Abstract Residual stresses have been characterized in four Wire Arc Additive Manufacturing specimens with neutron diffraction technique. First, two methods are investigated for obtaining the reference diffracted angle θ0 that is required for the computation of microstrains and, thus, the stresses; θ0 was obtained with two approaches. The first one required a strain-free specimen in order to get directly the reference diffracted angles θ0 in the three principal directions. The second one is based on the plane stress assumption to get θ0 indirectly by imposing that the normal stress was equal to zero. Both methods led to similar residual stress profiles for the one-layer specimen which validated this approach for all specimens without a strain-free specimen available. The second part of this work focused on the modification of the residual stresses in the specimen following the addition of a new deposit. The neutron diffraction measurements showed that the longitudinal stress was tensile in the heat-affected and fusion zones with a maximum value located at the parent material–layers interface where the thermal loadings were applied.
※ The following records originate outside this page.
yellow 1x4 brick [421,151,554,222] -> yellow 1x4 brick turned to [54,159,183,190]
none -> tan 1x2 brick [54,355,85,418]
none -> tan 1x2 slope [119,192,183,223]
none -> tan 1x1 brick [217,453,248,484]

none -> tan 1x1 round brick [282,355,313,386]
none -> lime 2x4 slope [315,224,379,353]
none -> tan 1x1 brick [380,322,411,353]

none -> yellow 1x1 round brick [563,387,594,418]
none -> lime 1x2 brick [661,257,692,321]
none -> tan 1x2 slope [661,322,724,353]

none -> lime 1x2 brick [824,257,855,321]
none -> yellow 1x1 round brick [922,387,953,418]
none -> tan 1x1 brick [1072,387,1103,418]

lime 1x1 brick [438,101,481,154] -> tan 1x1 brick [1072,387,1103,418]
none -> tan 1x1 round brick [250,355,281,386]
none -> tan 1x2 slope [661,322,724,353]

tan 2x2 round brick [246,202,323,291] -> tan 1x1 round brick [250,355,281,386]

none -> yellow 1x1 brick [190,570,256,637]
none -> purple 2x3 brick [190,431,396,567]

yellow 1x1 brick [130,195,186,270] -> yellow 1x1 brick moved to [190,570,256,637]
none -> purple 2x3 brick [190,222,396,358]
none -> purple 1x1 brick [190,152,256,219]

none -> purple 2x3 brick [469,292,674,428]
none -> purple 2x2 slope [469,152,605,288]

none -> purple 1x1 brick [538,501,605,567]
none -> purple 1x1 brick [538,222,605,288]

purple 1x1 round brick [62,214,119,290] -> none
A decrease of this maximum value from 257 MPa to 199 MPa appeared after deposition of a new layer which is due to some stress relaxation effect. Inside the parent material, a large zone presents compressive longitudinal stress up to −170 MPa. The bottom part of the parent material is under tensile stress likely due to its upward bending following the thermal contraction of the deposited layers during cooling to ambient temperature.